Although Tyler selected works by such contemporary Southern stalwarts as Lee Smith ("Intensive Care"), Barry Hannah ("Nicodemus Bluff") and Lewis Nordan ("A Hank of Hair, A Piece of Bone"), she passed over stories by such writers as Peter Taylor, Wendell Berry and Reynolds Price. In other words, she wasn't interested in "rounding up the usual suspects," and this collection benefits from the decision.

Thus, there is the inclusion of Tony Earley's "Charlotte," a marvelous depiction of that city as it sheds its roots in becoming part of the New South. Now the city has its own National Basketball Association team and legions of new transplants who crave the homogeneity of malls and singles bars with phony Irish names. But, as the unnamed narrator suggests, a sense of rootedness has been lost through the newfound emphasis on money and show, and Earley artfully (and delightfully) illustrates this through the demise of professional wrestling in the city.

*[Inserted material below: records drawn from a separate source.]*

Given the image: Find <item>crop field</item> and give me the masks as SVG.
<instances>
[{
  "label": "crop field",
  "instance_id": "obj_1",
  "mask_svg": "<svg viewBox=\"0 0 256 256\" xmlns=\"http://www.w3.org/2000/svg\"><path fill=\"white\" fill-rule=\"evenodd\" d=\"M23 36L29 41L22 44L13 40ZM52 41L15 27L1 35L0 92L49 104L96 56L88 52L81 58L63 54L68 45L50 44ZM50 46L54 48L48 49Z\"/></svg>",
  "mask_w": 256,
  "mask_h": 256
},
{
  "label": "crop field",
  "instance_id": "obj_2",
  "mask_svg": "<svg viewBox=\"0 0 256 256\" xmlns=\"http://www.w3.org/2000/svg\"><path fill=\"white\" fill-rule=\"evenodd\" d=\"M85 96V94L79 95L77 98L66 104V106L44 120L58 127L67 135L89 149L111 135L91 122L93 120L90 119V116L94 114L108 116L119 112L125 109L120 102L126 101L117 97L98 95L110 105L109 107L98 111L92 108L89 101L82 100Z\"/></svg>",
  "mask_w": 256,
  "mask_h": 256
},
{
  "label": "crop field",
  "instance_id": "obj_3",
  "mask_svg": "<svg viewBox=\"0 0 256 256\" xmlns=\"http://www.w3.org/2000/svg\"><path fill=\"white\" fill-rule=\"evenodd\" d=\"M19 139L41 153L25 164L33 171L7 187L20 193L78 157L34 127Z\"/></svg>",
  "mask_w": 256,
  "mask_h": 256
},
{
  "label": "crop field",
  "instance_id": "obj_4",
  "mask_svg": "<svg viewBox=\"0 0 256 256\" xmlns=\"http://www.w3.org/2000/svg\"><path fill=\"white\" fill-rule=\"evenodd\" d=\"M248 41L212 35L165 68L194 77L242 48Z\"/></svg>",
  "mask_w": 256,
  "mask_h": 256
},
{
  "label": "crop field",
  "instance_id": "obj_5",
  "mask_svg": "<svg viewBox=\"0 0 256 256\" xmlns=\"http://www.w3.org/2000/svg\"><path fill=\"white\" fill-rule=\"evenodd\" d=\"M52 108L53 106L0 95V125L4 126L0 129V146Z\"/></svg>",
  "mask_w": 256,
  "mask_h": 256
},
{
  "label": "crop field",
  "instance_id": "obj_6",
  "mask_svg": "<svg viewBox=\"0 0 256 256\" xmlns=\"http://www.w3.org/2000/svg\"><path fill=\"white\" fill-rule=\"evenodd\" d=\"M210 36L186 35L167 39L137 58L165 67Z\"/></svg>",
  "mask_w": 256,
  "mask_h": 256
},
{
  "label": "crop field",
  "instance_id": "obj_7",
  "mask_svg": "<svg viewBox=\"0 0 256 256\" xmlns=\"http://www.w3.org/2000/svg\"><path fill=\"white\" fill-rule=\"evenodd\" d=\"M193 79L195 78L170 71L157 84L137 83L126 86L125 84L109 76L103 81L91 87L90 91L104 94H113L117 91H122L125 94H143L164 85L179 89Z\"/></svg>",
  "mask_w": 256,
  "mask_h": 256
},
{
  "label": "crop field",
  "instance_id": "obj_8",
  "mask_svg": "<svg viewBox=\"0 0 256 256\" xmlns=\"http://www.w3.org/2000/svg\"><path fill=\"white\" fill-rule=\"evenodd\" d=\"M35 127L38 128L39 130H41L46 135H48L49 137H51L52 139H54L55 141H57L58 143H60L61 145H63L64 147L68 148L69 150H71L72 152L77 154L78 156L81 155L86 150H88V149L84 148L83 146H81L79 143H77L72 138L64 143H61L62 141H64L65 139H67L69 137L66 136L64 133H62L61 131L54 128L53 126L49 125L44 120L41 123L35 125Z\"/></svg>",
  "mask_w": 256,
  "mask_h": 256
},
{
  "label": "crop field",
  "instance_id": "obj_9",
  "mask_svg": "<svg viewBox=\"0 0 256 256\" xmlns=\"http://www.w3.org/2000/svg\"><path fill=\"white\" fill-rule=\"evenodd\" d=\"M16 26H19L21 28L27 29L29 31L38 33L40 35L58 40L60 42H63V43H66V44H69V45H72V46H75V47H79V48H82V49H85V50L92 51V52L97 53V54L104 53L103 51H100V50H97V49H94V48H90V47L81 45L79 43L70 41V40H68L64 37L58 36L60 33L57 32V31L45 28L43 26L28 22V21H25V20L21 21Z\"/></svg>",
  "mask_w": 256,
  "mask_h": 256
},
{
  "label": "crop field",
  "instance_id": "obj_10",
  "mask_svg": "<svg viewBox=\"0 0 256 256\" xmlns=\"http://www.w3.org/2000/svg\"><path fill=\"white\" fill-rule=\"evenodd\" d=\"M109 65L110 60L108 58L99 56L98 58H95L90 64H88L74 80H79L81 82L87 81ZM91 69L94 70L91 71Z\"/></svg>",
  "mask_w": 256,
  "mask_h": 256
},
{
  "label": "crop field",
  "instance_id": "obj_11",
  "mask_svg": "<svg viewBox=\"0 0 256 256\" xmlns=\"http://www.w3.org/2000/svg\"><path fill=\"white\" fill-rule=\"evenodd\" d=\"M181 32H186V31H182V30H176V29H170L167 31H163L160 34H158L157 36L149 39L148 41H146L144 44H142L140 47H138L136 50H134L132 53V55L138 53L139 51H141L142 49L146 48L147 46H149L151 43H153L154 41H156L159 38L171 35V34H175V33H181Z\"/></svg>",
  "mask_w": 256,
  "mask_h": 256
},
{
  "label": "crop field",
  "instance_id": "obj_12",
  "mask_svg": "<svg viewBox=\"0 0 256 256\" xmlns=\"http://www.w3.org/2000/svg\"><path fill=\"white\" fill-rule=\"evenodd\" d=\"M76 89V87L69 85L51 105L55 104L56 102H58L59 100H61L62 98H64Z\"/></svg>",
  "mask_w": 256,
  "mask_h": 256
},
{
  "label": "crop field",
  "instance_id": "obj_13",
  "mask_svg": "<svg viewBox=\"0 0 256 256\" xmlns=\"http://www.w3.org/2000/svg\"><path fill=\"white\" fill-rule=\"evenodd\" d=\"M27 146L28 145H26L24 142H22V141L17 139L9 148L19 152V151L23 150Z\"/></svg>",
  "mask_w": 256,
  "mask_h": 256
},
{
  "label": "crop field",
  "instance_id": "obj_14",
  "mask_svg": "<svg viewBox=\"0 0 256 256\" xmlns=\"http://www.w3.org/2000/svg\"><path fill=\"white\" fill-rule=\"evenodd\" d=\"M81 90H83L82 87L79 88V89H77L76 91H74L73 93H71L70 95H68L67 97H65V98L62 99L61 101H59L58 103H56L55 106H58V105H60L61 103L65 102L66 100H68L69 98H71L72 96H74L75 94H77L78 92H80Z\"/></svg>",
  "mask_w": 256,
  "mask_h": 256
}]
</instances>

A sense of place is one element of Southern fiction; the idea of family is another. Several of the stories here deal with that theme. Families come together and fall apart, sometimes in an inexorable cycle. Madison Smartt Bell's "Customs of the Country" and Mary Hood's "After Moore" both depict what are now termed abusive domestic relationships. The endings are very different, but beautifully resolved.

You won't find fiction more moving than Smith's "Intensive Care." At the onset, the story appears to be one of those chatty Southern yarns about a wayward husband who abandons his wife and family for the town hussy, with all the county clucking their disapproval while reporting eagerly every morsel of gossip. But Smith delicately, subtly transforms it into a portrait of a man's devotion to his cancer-ridden new wife. Infidelity, or simple and pure love?

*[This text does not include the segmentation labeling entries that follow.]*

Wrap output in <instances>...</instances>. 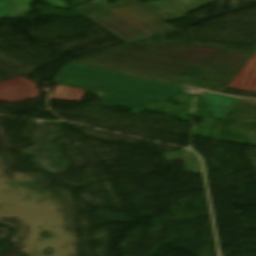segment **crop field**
I'll list each match as a JSON object with an SVG mask.
<instances>
[{
    "mask_svg": "<svg viewBox=\"0 0 256 256\" xmlns=\"http://www.w3.org/2000/svg\"><path fill=\"white\" fill-rule=\"evenodd\" d=\"M140 2L138 0H119L118 3L111 6L112 8L115 7H121V6H127V5H133V4H139Z\"/></svg>",
    "mask_w": 256,
    "mask_h": 256,
    "instance_id": "obj_3",
    "label": "crop field"
},
{
    "mask_svg": "<svg viewBox=\"0 0 256 256\" xmlns=\"http://www.w3.org/2000/svg\"><path fill=\"white\" fill-rule=\"evenodd\" d=\"M109 5H105L102 1L97 0L89 5L76 9V11L82 13L83 15L91 14L97 11L110 9Z\"/></svg>",
    "mask_w": 256,
    "mask_h": 256,
    "instance_id": "obj_2",
    "label": "crop field"
},
{
    "mask_svg": "<svg viewBox=\"0 0 256 256\" xmlns=\"http://www.w3.org/2000/svg\"><path fill=\"white\" fill-rule=\"evenodd\" d=\"M109 11L115 13L116 15L122 17L153 36L161 34L153 28L168 21V19L161 14L142 4L110 9Z\"/></svg>",
    "mask_w": 256,
    "mask_h": 256,
    "instance_id": "obj_1",
    "label": "crop field"
}]
</instances>
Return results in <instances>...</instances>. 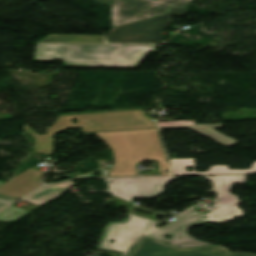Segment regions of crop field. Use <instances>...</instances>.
I'll return each instance as SVG.
<instances>
[{"label": "crop field", "instance_id": "22f410ed", "mask_svg": "<svg viewBox=\"0 0 256 256\" xmlns=\"http://www.w3.org/2000/svg\"><path fill=\"white\" fill-rule=\"evenodd\" d=\"M171 128H189L195 132H198L226 147L236 145L237 141H234L230 138L222 136L213 131L214 128H221L220 124H212V125H197V126H182V127H167L161 129H171Z\"/></svg>", "mask_w": 256, "mask_h": 256}, {"label": "crop field", "instance_id": "214f88e0", "mask_svg": "<svg viewBox=\"0 0 256 256\" xmlns=\"http://www.w3.org/2000/svg\"><path fill=\"white\" fill-rule=\"evenodd\" d=\"M4 184L2 181H0V185Z\"/></svg>", "mask_w": 256, "mask_h": 256}, {"label": "crop field", "instance_id": "cbeb9de0", "mask_svg": "<svg viewBox=\"0 0 256 256\" xmlns=\"http://www.w3.org/2000/svg\"><path fill=\"white\" fill-rule=\"evenodd\" d=\"M40 42L104 43V40L103 36L50 35Z\"/></svg>", "mask_w": 256, "mask_h": 256}, {"label": "crop field", "instance_id": "ac0d7876", "mask_svg": "<svg viewBox=\"0 0 256 256\" xmlns=\"http://www.w3.org/2000/svg\"><path fill=\"white\" fill-rule=\"evenodd\" d=\"M156 45L38 43L35 61L63 59L66 67H136Z\"/></svg>", "mask_w": 256, "mask_h": 256}, {"label": "crop field", "instance_id": "e52e79f7", "mask_svg": "<svg viewBox=\"0 0 256 256\" xmlns=\"http://www.w3.org/2000/svg\"><path fill=\"white\" fill-rule=\"evenodd\" d=\"M213 184L211 192L217 194L213 200L215 209L205 214L208 216L207 222L227 223L233 218L243 217L244 215L236 208L240 201L235 195L228 194L232 183L245 184V175L242 176H203Z\"/></svg>", "mask_w": 256, "mask_h": 256}, {"label": "crop field", "instance_id": "dd49c442", "mask_svg": "<svg viewBox=\"0 0 256 256\" xmlns=\"http://www.w3.org/2000/svg\"><path fill=\"white\" fill-rule=\"evenodd\" d=\"M192 0H113L112 27L165 14L171 6L188 8Z\"/></svg>", "mask_w": 256, "mask_h": 256}, {"label": "crop field", "instance_id": "5a996713", "mask_svg": "<svg viewBox=\"0 0 256 256\" xmlns=\"http://www.w3.org/2000/svg\"><path fill=\"white\" fill-rule=\"evenodd\" d=\"M130 256H256L250 253H230L224 247L209 246L180 249L168 244L142 237Z\"/></svg>", "mask_w": 256, "mask_h": 256}, {"label": "crop field", "instance_id": "28ad6ade", "mask_svg": "<svg viewBox=\"0 0 256 256\" xmlns=\"http://www.w3.org/2000/svg\"><path fill=\"white\" fill-rule=\"evenodd\" d=\"M75 184L76 183L69 181L56 185H48L36 190L35 192L27 195L21 200L41 206L52 200L53 198L59 196L60 194L66 192Z\"/></svg>", "mask_w": 256, "mask_h": 256}, {"label": "crop field", "instance_id": "f4fd0767", "mask_svg": "<svg viewBox=\"0 0 256 256\" xmlns=\"http://www.w3.org/2000/svg\"><path fill=\"white\" fill-rule=\"evenodd\" d=\"M187 12L171 7L166 15L114 27L107 36L108 43H160L164 40L162 32L173 23L169 16L182 17Z\"/></svg>", "mask_w": 256, "mask_h": 256}, {"label": "crop field", "instance_id": "8a807250", "mask_svg": "<svg viewBox=\"0 0 256 256\" xmlns=\"http://www.w3.org/2000/svg\"><path fill=\"white\" fill-rule=\"evenodd\" d=\"M204 221V215L193 212L160 229L155 226L157 221L129 215L124 222L106 223L97 250L112 251L122 253L121 256H129L142 236L161 242L168 241L171 245L180 248L209 246L210 244L194 239L186 233L187 228L203 225ZM166 235L172 238L164 239ZM110 240L115 242L110 244Z\"/></svg>", "mask_w": 256, "mask_h": 256}, {"label": "crop field", "instance_id": "d9b57169", "mask_svg": "<svg viewBox=\"0 0 256 256\" xmlns=\"http://www.w3.org/2000/svg\"><path fill=\"white\" fill-rule=\"evenodd\" d=\"M201 204H203V203H202V202H199V203H197V204L191 206L190 208H188V209H186V210L180 212L179 214H177V216H182V215L185 214L186 212H188V211L194 209L195 207H197V206H199V205H201Z\"/></svg>", "mask_w": 256, "mask_h": 256}, {"label": "crop field", "instance_id": "4a817a6b", "mask_svg": "<svg viewBox=\"0 0 256 256\" xmlns=\"http://www.w3.org/2000/svg\"><path fill=\"white\" fill-rule=\"evenodd\" d=\"M0 200L11 203L14 199H10V198H7V197L0 196Z\"/></svg>", "mask_w": 256, "mask_h": 256}, {"label": "crop field", "instance_id": "bc2a9ffb", "mask_svg": "<svg viewBox=\"0 0 256 256\" xmlns=\"http://www.w3.org/2000/svg\"><path fill=\"white\" fill-rule=\"evenodd\" d=\"M6 205H8V203H4V202H1V201H0V208L4 207V206H6Z\"/></svg>", "mask_w": 256, "mask_h": 256}, {"label": "crop field", "instance_id": "d8731c3e", "mask_svg": "<svg viewBox=\"0 0 256 256\" xmlns=\"http://www.w3.org/2000/svg\"><path fill=\"white\" fill-rule=\"evenodd\" d=\"M176 177H132L105 179L114 196L131 201L132 198H150L163 193V189ZM112 180L113 183H109ZM132 202V201H131Z\"/></svg>", "mask_w": 256, "mask_h": 256}, {"label": "crop field", "instance_id": "34b2d1b8", "mask_svg": "<svg viewBox=\"0 0 256 256\" xmlns=\"http://www.w3.org/2000/svg\"><path fill=\"white\" fill-rule=\"evenodd\" d=\"M113 151L114 165L108 176L138 175L135 165L158 160L161 175L169 171L157 128L95 133ZM169 174V173H168Z\"/></svg>", "mask_w": 256, "mask_h": 256}, {"label": "crop field", "instance_id": "3316defc", "mask_svg": "<svg viewBox=\"0 0 256 256\" xmlns=\"http://www.w3.org/2000/svg\"><path fill=\"white\" fill-rule=\"evenodd\" d=\"M42 174V172L30 169L15 179L9 180L10 182L0 186V195L17 199L39 187Z\"/></svg>", "mask_w": 256, "mask_h": 256}, {"label": "crop field", "instance_id": "5142ce71", "mask_svg": "<svg viewBox=\"0 0 256 256\" xmlns=\"http://www.w3.org/2000/svg\"><path fill=\"white\" fill-rule=\"evenodd\" d=\"M29 212L19 209L13 205L8 206L3 211L0 212L1 221H12L15 220Z\"/></svg>", "mask_w": 256, "mask_h": 256}, {"label": "crop field", "instance_id": "733c2abd", "mask_svg": "<svg viewBox=\"0 0 256 256\" xmlns=\"http://www.w3.org/2000/svg\"><path fill=\"white\" fill-rule=\"evenodd\" d=\"M99 3H102V4H105V5H109L110 6V3H111V0H95Z\"/></svg>", "mask_w": 256, "mask_h": 256}, {"label": "crop field", "instance_id": "412701ff", "mask_svg": "<svg viewBox=\"0 0 256 256\" xmlns=\"http://www.w3.org/2000/svg\"><path fill=\"white\" fill-rule=\"evenodd\" d=\"M74 118L77 124L71 123ZM71 127H84L81 132H103L156 126L142 110H132L58 116L47 128L46 135L38 134L26 124L23 131L33 138L34 152L50 155L53 154L52 136Z\"/></svg>", "mask_w": 256, "mask_h": 256}, {"label": "crop field", "instance_id": "d1516ede", "mask_svg": "<svg viewBox=\"0 0 256 256\" xmlns=\"http://www.w3.org/2000/svg\"><path fill=\"white\" fill-rule=\"evenodd\" d=\"M173 174H230L256 172V162H253L250 170H228L227 166H213L208 172H194L192 159H170ZM192 166L193 172H186L185 167Z\"/></svg>", "mask_w": 256, "mask_h": 256}]
</instances>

Another long-time staple of Southern writing, the preoccupation with race, isn't as evident in the collection, but still present in such stories as Reginald McKnight's "The Kind of Light That Shines on Texas," about the different approaches to racism that black students take in an overwhelmingly white high school in Waco, Texas, in the 1960s. And I loved Melanie Sumner's superb "My Other Life," in which a Peace Corps worker's Tennessee parents come face to face with her Senegalese fiance.

What this volume suggests is that while the rules of Southern literature may be changing, that is not altogether a bad thing _ we certainly don't need any more third-rate imitations of Faulkner. After all, the region itself isn't what it used to be, and neither should its writing.

Tim Warren is a writer who lives in Silver Spring, Md.